Reproduce the material below with every instance of "Shop Now" replaced by "Buy Now", leaving all other text unchanged.

■ **Information**:
§

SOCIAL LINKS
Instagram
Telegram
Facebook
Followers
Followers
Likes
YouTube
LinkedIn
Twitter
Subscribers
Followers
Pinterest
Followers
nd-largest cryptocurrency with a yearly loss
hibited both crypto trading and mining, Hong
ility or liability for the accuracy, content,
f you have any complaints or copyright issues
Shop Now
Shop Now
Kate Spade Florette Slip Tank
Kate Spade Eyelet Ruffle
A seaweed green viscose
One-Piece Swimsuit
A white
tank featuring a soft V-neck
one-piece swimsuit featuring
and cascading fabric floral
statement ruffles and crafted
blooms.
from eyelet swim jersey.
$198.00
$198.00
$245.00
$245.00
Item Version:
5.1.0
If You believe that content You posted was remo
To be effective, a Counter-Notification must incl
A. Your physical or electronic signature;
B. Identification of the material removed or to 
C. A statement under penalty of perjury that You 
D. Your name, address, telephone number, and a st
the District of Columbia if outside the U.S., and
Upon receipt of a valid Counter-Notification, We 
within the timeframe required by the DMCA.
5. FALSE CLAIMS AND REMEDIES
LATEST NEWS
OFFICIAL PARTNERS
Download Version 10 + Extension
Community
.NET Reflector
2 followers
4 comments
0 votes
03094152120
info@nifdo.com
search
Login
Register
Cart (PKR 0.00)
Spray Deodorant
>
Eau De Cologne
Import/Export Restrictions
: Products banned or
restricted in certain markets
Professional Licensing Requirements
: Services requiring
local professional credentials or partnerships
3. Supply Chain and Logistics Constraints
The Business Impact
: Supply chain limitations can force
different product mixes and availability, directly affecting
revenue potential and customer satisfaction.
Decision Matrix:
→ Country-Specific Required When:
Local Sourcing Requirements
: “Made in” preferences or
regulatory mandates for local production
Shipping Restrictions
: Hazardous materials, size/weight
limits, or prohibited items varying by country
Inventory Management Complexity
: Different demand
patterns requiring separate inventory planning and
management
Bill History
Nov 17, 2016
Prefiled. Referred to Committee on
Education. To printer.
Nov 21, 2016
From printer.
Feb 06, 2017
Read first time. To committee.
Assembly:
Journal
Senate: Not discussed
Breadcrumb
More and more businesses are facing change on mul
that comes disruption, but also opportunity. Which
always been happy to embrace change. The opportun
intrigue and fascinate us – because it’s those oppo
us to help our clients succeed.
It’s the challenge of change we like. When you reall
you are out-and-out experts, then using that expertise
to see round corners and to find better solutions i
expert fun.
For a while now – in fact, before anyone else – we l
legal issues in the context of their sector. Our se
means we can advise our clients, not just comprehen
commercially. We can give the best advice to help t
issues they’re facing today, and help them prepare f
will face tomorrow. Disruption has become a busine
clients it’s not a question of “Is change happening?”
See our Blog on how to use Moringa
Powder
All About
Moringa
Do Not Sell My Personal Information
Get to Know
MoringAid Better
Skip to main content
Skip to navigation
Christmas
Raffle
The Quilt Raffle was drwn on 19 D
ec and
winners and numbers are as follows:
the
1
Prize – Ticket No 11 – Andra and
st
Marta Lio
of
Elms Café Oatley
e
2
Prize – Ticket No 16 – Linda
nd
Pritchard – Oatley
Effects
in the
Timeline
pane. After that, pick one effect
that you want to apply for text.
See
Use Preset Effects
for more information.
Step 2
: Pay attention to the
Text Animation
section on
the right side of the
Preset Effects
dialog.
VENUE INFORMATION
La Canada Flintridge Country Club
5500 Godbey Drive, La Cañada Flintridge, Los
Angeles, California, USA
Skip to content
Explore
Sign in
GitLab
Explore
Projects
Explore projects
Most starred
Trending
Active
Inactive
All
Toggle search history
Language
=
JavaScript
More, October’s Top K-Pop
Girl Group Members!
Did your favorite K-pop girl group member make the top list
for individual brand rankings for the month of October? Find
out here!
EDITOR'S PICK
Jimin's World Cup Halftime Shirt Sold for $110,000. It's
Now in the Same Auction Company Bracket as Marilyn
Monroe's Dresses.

§

■ **Result for this exercise**:
SOCIAL LINKS
Instagram
Telegram
Facebook
Followers
Followers
Likes
YouTube
LinkedIn
Twitter
Subscribers
Followers
Pinterest
Followers
nd-largest cryptocurrency with a yearly loss
hibited both crypto trading and mining, Hong
ility or liability for the accuracy, content,
f you have any complaints or copyright issues
Buy Now
Buy Now
Kate Spade Florette Slip Tank
Kate Spade Eyelet Ruffle
A seaweed green viscose
One-Piece Swimsuit
A white
tank featuring a soft V-neck
one-piece swimsuit featuring
and cascading fabric floral
statement ruffles and crafted
blooms.
from eyelet swim jersey.
$198.00
$198.00
$245.00
$245.00
Item Version:
5.1.0
If You believe that content You posted was remo
To be effective, a Counter-Notification must incl
A. Your physical or electronic signature;
B. Identification of the material removed or to 
C. A statement under penalty of perjury that You 
D. Your name, address, telephone number, and a st
the District of Columbia if outside the U.S., and
Upon receipt of a valid Counter-Notification, We 
within the timeframe required by the DMCA.
5. FALSE CLAIMS AND REMEDIES
LATEST NEWS
OFFICIAL PARTNERS
Download Version 10 + Extension
Community
.NET Reflector
2 followers
4 comments
0 votes
03094152120
info@nifdo.com
search
Login
Register
Cart (PKR 0.00)
Spray Deodorant
>
Eau De Cologne
Import/Export Restrictions
: Products banned or
restricted in certain markets
Professional Licensing Requirements
: Services requiring
local professional credentials or partnerships
3. Supply Chain and Logistics Constraints
The Business Impact
: Supply chain limitations can force
different product mixes and availability, directly affecting
revenue potential and customer satisfaction.
Decision Matrix:
→ Country-Specific Required When:
Local Sourcing Requirements
: “Made in” preferences or
regulatory mandates for local production
Shipping Restrictions
: Hazardous materials, size/weight
limits, or prohibited items varying by country
Inventory Management Complexity
: Different demand
patterns requiring separate inventory planning and
management
Bill History
Nov 17, 2016
Prefiled. Referred to Committee on
Education. To printer.
Nov 21, 2016
From printer.
Feb 06, 2017
Read first time. To committee.
Assembly:
Journal
Senate: Not discussed
Breadcrumb
More and more businesses are facing change on mul
that comes disruption, but also opportunity. Which
always been happy to embrace change. The opportun
intrigue and fascinate us – because it’s those oppo
us to help our clients succeed.
It’s the challenge of change we like. When you reall
you are out-and-out experts, then using that expertise
to see round corners and to find better solutions i
expert fun.
For a while now – in fact, before anyone else – we l
legal issues in the context of their sector. Our se
means we can advise our clients, not just comprehen
commercially. We can give the best advice to help t
issues they’re facing today, and help them prepare f
will face tomorrow. Disruption has become a busine
clients it’s not a question of “Is change happening?”
See our Blog on how to use Moringa
Powder
All About
Moringa
Do Not Sell My Personal Information
Get to Know
MoringAid Better
Skip to main content
Skip to navigation
Christmas
Raffle
The Quilt Raffle was drwn on 19 D
ec and
winners and numbers are as follows:
the
1
Prize – Ticket No 11 – Andra and
st
Marta Lio
of
Elms Café Oatley
e
2
Prize – Ticket No 16 – Linda
nd
Pritchard – Oatley
Effects
in the
Timeline
pane. After that, pick one effect
that you want to apply for text.
See
Use Preset Effects
for more information.
Step 2
: Pay attention to the
Text Animation
section on
the right side of the
Preset Effects
dialog.
VENUE INFORMATION
La Canada Flintridge Country Club
5500 Godbey Drive, La Cañada Flintridge, Los
Angeles, California, USA
Skip to content
Explore
Sign in
GitLab
Explore
Projects
Explore projects
Most starred
Trending
Active
Inactive
All
Toggle search history
Language
=
JavaScript
More, October’s Top K-Pop
Girl Group Members!
Did your favorite K-pop girl group member make the top list
for individual brand rankings for the month of October? Find
out here!
EDITOR'S PICK
Jimin's World Cup Halftime Shirt Sold for $110,000. It's
Now in the Same Auction Company Bracket as Marilyn
Monroe's Dresses.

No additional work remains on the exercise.